Who is William J. Burns, the new director of the CIA?

 

 

“Good intelligence delivered with honesty and integrity is America’s first line of defense. I learned that intelligence professionals have to tell policymakers what they need to hear, even if they don’t want to hear it,” Burns said of his experience working alongside intelligence officers during his time with the State Department

Burn’s Biography:

 

April 4, 1956 (age 64 years), Fort Bragg, North Carolina, United States.

 

 

Academic Background:

Ambassador Burns earned a bachelor’s in history from LaSalle University and master’s and doctoral degrees in international relations from Oxford University, where he studied as a Marshall Scholar. He is author of Economic Aid and American Policy toward Egypt, 1955-1981 (SUNY Press, 1985). He is a recipient of four honorary doctoral degrees and is a member of the American Academy of Arts and Sciences.

 

Professional background:

 

Assignment Dates  
Executive Secretary

 

Appointed: January 16, 1996
Termination of Appointment: February 27, 1998
Career Foreign Service Officer
States of Residence: District of Columbia, Pennsylvania, Maryland

 

Ambassador Extraordinary and Plenipotentiary (Jordan) Appointed: June 29, 1998

Presentation of Credentials: August 9, 1998
Termination of Mission: Relinquished charge June 7, 2001

 
Assistant Secretary of State for Near Eastern Affairs Appointed: May 31, 2001
Entry on Duty: June 4, 2001
Termination of Appointment: March 2, 2005
 
Ambassador Extraordinary and Plenipotentiary (Russia)

 

Appointed: August 2, 2005
Presentation of Credentials: November 8, 2005
Termination of Mission: Left post on May 12, 2008
 
Under Secretary of State for Political Affairs

 

Appointed: May 13, 2008
Entry on Duty: May 13, 2008
Termination of Appointment: July 28, 2011
 
Career Ambassador

 

Appointed: June 6, 2008  
Deputy Secretary of State

 

Appointed: July 28, 2011
Entry on Duty: July 28, 2011
Termination of Appointment: November 3, 2014
 

 

 

 

Ambassador Burns retired from the U.S. Foreign Service in 2014 after a thirty-three-year diplomatic career.

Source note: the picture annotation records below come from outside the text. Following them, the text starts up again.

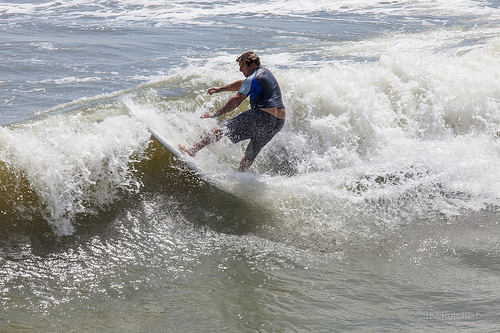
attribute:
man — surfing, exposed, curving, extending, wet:
[185, 41, 296, 180]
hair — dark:
[231, 49, 262, 65]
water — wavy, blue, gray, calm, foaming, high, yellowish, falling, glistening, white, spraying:
[0, 2, 498, 331]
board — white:
[114, 99, 284, 204]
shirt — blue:
[233, 71, 295, 109]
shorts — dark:
[212, 104, 286, 165]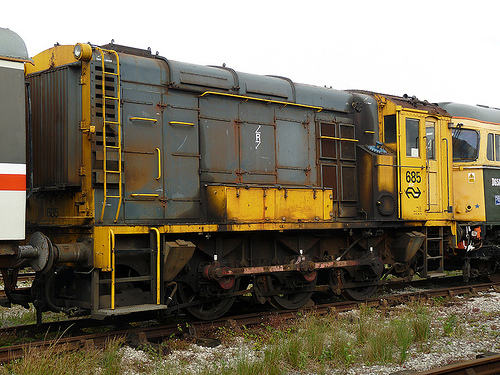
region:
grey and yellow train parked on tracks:
[29, 35, 498, 332]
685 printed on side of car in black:
[403, 167, 423, 184]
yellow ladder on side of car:
[97, 49, 126, 224]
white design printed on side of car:
[251, 116, 264, 153]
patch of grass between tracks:
[207, 317, 442, 369]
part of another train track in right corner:
[394, 347, 496, 374]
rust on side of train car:
[260, 187, 272, 224]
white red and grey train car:
[0, 25, 32, 244]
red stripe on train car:
[0, 167, 28, 194]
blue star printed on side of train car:
[474, 197, 481, 212]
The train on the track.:
[53, 58, 474, 268]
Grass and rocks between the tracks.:
[300, 300, 476, 352]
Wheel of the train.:
[175, 253, 248, 309]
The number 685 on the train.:
[396, 138, 434, 195]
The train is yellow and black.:
[79, 103, 486, 233]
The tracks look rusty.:
[5, 302, 285, 374]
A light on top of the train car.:
[63, 41, 97, 65]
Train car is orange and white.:
[4, 156, 30, 232]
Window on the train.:
[456, 119, 488, 173]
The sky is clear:
[191, 0, 478, 75]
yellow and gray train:
[26, 49, 495, 266]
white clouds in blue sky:
[218, 24, 275, 55]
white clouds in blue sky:
[396, 41, 448, 74]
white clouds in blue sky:
[328, 30, 377, 82]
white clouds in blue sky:
[313, 25, 343, 55]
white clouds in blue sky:
[351, 43, 374, 74]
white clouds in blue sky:
[255, 14, 321, 83]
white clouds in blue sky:
[405, 2, 433, 59]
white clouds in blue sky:
[358, 25, 419, 69]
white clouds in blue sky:
[312, 19, 386, 88]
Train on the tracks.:
[1, 26, 496, 325]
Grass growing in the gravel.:
[2, 299, 482, 374]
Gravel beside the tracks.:
[75, 285, 497, 372]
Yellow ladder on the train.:
[90, 35, 127, 222]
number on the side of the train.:
[402, 165, 426, 185]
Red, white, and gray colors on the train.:
[0, 24, 30, 252]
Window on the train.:
[401, 113, 423, 160]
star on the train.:
[473, 200, 479, 212]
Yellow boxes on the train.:
[207, 174, 337, 226]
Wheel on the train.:
[254, 256, 324, 314]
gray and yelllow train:
[29, 44, 497, 299]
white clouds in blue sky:
[170, 11, 219, 45]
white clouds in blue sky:
[394, 41, 470, 98]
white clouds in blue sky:
[318, 25, 367, 63]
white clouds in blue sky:
[342, 0, 434, 69]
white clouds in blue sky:
[372, 11, 467, 49]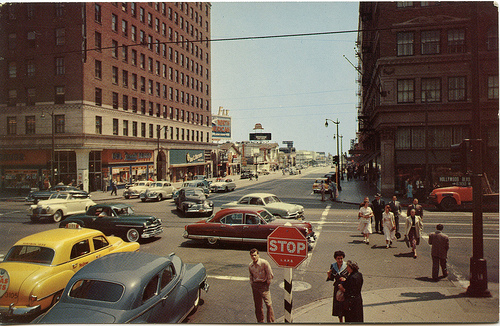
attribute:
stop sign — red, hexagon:
[266, 224, 311, 269]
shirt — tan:
[247, 258, 274, 285]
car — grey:
[27, 250, 209, 325]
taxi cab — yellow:
[1, 221, 141, 319]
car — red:
[181, 206, 317, 245]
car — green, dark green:
[58, 202, 164, 243]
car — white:
[219, 190, 305, 219]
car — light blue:
[180, 173, 213, 189]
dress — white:
[382, 211, 399, 242]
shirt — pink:
[319, 183, 326, 193]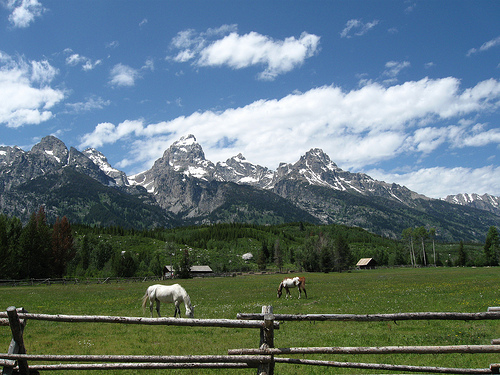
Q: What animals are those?
A: Horses.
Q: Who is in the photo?
A: Nobody.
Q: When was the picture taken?
A: Daytime.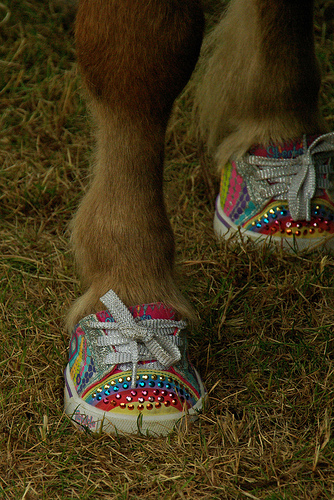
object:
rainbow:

He holds the highest rank in the Foreign Service, career ambassador, and is only the second serving career diplomat in history to become deputy secretary of state.

 

Ambassador Burns is author of the bestselling book, The Back Channel: A Memoir of American Diplomacy and the Case for Its Renewal (Random House, 2019).  The book was awarded the Douglas Dillon Book Award by the American Academy of Diplomacy. He is also a contributing writer at the Atlantic.

 

Prior to his tenure as deputy secretary of state, Ambassador Burns served from 2008 to 2011 as undersecretary of state for political affairs.

 

He was ambassador to Russia from 2005 to 2008, assistant secretary of state for Near Eastern affairs from 2001 to 2005, and ambassador to Jordan from 1998 to 2001.

His other posts in the Foreign Service include: executive secretary of the State Department and special assistant to former secretaries of state Warren Christopher and Madeleine Albright; minister-counselor for political affairs at the U.S. embassy in Moscow; acting director and principal deputy director of the State Department’s policy planning staff; and special assistant to the president and senior director for Near East and South Asian affairs at the National Security Council.

 

Ambassador Burns speaks Russian, Arabic, and French, and he has been the recipient of three Presidential Distinguished Service Awards and a number of Department of State awards, including three Secretary’s Distinguished Service Awards, two Distinguished Honor Awards, the 2006 Charles E. Cobb, Jr. Ambassadorial Award for Initiative and Success in Trade Development, the 2005 Robert C. Frasure Memorial Award for Conflict Resolution and Peacemaking, and the 1991 James Clement Dunn Award for exemplary performance at the mid-career level.

He has also received the highest civilian honors from the Department of Defense and the U.S. intelligence community.

In 1994, Ambassador Burns was named to Time Magazine’s list of “50 Most Promising American Leaders Under Age 40” and to its list of“100 Young Global Leaders.” In 2013, Foreign Policy named him “Diplomat of the Year.” He received the Anti-Defamation League’s Distinguished Statesman Award (2014), the Middle East Institute’s Lifetime Achievement Award (2014), and the American Academy of Diplomacy’s Annenberg Award for Diplomatic Excellence (2015).